The other day I heard the term “lawnmower parent”. Lawnmower parents flatten the path for the child, so the child never experiences any hardship. A lawnmower parent controls a child’s destiny so that everything is flat and easy, thus creating an environment that could raise a generation of “brats”.

So let’s do a test to see if you are a lawnmower parent:

  • Does your child have any chores to do around the house?
  • Has your child ever grown anything, be it a few radishes or petunias?
  • Is your child aware of the financial situation of the family?
  • Do you give your child pocket money or does he/she have to earn it?
  • Do you help your child with their homework and projects?
  • Does your child have a pet that he/she takes complete responsibility for? Feeding, grooming, cleaning of cage/tank?
  • Have you ever said these words to your child, “I am sorry but we can’t afford one of those in this house”?
  • If your child is over 12, do they have a means of earning money for things they want/need?
  • When your child finishes school, if he/she wants to study further, will he/she seek casual employment to pay for clothing and entertainment?
  • When your child finishes studying, is he/she going to contribute towards the family finances by paying board and lodging?

There are no right or wrong answers to these questions. They are simply there to get you thinking whether you are perhaps making life too easy for your child.

People of my generation tend to say, “Children today have everything.” They don’t have everything. There are children living in shacks doing their homework at night by the light of candles. And there are also children who know that when they finish school they will take a gap year and Daddy will buy them a car, unless of course they want to go and kick around Europe for a while.

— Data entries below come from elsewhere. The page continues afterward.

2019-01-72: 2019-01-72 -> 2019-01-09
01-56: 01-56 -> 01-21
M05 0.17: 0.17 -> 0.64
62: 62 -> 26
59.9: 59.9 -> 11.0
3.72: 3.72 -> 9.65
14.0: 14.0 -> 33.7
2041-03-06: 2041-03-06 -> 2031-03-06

Maybe the principle of compensation comes in here. Are we perhaps trying too hard to give our children the things that we never had? Well, that’s not possible because the things they have now didn’t exist in our day. We, as adults, are also having things that our parents never had, like dishwashers and jacuzzis and double garages for the two family cars. Whether those things are making us any happier is debatable.

But that is not the question here. The question is whether we are making it all too easy for our children by doing too much for them instead of making them take responsibility.

I watched two children grow up from babyhood and if there were ever two pampered darlings these two were. Their father was making big bucks and he believed that whatever these two wanted they must have. One day the bubble burst, his business collapsed and the money was barely enough to provide necessities, never mind the very latest Harry Potter book.

I believe that this was the best thing that ever happened to those two children.  It may have been a culture shock for them to hear the words, “That’s not something we can afford,” and, “I am afraid you will have to give up your karate lessons,” but suddenly, oh boy, they learned to appreciate. And they learned that there is a way to get the things in life one wants and that is to work for them. The one teenager took a part-time job in a pet shop and his sister started a home industry baking cookies.

So if a few weeds pop up in your children’s path, it’s not necessary to rush to pull the weeds out. Give the children a chance to deal with them. They may need your help but then, on the other hand, they may surprise you with the way they handle problems. After all children learn by example and they have been watching you while you did it all for them.